TASK DESCRIPTION
Within the material below, count every line with the string "What". Give no more than the number.

EXTRACTED RECORDS
##########
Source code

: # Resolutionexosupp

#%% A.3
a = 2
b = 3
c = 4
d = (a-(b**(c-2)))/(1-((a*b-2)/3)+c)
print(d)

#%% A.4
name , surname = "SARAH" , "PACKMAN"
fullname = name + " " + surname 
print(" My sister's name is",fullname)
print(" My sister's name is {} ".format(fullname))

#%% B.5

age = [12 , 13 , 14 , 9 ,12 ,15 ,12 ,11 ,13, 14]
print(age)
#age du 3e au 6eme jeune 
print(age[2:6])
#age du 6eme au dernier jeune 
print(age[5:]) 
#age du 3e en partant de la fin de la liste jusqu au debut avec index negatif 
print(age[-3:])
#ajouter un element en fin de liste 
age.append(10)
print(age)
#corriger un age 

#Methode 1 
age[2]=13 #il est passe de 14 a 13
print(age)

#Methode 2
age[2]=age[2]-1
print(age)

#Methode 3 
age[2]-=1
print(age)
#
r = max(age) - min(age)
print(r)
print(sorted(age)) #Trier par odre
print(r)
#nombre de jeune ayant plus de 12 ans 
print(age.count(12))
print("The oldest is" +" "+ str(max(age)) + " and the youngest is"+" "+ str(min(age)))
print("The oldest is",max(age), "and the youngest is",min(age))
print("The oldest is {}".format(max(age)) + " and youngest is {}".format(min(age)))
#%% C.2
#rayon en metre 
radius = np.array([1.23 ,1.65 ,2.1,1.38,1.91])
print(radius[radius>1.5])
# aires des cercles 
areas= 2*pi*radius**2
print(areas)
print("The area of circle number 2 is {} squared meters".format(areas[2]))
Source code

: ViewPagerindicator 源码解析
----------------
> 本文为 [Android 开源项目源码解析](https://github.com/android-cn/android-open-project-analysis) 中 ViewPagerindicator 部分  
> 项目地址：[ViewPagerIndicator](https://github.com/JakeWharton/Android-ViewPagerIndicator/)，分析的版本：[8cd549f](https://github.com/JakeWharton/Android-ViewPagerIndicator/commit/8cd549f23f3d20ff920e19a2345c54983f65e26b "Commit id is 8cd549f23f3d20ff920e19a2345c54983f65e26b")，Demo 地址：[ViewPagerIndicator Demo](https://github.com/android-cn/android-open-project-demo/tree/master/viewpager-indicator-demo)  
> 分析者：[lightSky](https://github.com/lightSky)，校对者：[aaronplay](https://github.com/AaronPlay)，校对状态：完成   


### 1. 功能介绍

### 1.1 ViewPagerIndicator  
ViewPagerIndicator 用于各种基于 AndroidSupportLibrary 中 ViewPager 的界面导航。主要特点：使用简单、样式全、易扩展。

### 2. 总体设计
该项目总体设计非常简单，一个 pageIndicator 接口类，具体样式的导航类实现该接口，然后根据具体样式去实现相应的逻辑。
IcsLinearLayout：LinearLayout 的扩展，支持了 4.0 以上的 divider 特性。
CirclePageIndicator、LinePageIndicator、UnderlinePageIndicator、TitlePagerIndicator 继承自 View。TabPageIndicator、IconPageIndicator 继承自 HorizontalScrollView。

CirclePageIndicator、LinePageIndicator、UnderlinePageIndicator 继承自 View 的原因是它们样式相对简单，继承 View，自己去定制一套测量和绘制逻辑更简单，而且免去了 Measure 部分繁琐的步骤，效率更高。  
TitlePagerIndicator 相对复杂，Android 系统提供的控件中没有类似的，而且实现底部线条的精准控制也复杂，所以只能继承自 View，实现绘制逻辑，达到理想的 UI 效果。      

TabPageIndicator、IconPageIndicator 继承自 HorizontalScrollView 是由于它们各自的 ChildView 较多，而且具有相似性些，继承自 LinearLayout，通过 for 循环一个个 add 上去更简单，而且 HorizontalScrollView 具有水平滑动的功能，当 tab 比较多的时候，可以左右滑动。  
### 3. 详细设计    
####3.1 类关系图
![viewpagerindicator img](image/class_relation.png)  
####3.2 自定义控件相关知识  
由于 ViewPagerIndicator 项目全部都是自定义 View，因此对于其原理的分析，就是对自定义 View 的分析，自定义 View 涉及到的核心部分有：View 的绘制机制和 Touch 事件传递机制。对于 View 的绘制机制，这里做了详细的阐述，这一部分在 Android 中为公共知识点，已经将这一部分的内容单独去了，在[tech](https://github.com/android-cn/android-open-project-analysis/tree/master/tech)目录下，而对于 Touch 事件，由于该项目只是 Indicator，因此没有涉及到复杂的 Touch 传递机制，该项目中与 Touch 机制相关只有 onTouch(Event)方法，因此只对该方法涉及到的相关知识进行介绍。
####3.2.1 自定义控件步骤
##########
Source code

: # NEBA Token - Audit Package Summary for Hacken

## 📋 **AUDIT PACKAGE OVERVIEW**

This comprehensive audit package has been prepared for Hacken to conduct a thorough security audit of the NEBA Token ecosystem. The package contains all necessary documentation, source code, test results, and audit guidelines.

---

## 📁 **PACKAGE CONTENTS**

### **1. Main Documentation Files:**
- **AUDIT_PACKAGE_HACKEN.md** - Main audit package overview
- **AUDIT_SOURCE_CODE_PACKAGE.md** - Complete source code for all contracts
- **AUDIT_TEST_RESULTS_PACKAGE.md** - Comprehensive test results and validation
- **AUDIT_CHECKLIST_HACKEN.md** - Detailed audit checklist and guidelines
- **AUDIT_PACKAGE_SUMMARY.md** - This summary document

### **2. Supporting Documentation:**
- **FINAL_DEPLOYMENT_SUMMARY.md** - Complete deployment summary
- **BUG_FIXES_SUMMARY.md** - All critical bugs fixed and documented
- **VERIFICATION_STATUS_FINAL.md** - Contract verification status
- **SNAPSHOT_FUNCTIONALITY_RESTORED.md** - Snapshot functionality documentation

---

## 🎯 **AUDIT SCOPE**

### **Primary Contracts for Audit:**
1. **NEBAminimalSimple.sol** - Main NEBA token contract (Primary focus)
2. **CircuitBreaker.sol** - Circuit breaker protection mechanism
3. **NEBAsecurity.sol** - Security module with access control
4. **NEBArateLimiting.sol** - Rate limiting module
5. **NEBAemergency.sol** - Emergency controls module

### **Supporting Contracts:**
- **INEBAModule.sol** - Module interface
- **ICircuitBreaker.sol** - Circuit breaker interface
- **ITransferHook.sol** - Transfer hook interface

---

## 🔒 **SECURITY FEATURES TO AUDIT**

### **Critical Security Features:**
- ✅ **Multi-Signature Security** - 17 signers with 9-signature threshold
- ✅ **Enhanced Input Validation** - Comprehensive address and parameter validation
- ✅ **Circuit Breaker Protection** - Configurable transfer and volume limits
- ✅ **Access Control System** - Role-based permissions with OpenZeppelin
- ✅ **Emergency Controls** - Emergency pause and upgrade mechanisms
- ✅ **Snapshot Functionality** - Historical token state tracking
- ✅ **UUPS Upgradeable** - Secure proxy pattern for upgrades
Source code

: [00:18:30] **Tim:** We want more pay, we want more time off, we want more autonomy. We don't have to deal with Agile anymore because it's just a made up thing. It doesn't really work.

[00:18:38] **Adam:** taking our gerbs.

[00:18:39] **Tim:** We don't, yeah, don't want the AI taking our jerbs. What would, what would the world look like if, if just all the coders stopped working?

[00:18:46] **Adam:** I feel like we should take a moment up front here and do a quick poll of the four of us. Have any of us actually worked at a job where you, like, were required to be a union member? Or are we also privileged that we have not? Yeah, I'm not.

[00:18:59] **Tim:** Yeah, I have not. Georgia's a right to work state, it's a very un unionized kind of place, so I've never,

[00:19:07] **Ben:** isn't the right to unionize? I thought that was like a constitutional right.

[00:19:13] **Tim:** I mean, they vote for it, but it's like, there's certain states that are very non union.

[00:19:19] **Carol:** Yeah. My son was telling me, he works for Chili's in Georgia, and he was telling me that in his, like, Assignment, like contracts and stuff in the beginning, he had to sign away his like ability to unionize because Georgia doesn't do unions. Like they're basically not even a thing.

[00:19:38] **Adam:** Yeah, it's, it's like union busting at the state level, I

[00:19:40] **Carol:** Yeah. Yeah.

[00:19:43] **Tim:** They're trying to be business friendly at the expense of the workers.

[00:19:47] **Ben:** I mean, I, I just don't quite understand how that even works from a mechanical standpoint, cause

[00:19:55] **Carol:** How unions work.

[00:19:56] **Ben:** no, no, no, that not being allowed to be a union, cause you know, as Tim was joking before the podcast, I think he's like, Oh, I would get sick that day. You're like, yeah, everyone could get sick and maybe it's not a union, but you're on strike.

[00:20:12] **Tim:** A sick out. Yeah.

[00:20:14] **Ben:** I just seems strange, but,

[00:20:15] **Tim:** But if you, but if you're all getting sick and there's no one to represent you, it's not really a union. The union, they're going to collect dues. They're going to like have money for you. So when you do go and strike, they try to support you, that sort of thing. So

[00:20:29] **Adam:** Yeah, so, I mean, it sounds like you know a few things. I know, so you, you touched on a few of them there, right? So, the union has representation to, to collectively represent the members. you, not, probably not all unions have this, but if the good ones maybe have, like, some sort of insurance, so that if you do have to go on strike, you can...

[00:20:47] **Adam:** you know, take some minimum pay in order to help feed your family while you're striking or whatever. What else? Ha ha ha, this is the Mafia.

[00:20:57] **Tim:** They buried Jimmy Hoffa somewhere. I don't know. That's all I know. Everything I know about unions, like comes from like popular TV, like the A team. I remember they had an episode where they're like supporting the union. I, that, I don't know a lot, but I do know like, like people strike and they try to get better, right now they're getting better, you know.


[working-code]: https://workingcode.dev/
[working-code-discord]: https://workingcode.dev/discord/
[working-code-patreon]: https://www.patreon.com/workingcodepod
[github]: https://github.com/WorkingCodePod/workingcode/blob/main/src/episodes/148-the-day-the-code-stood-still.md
##########
TASK OUTPUT
2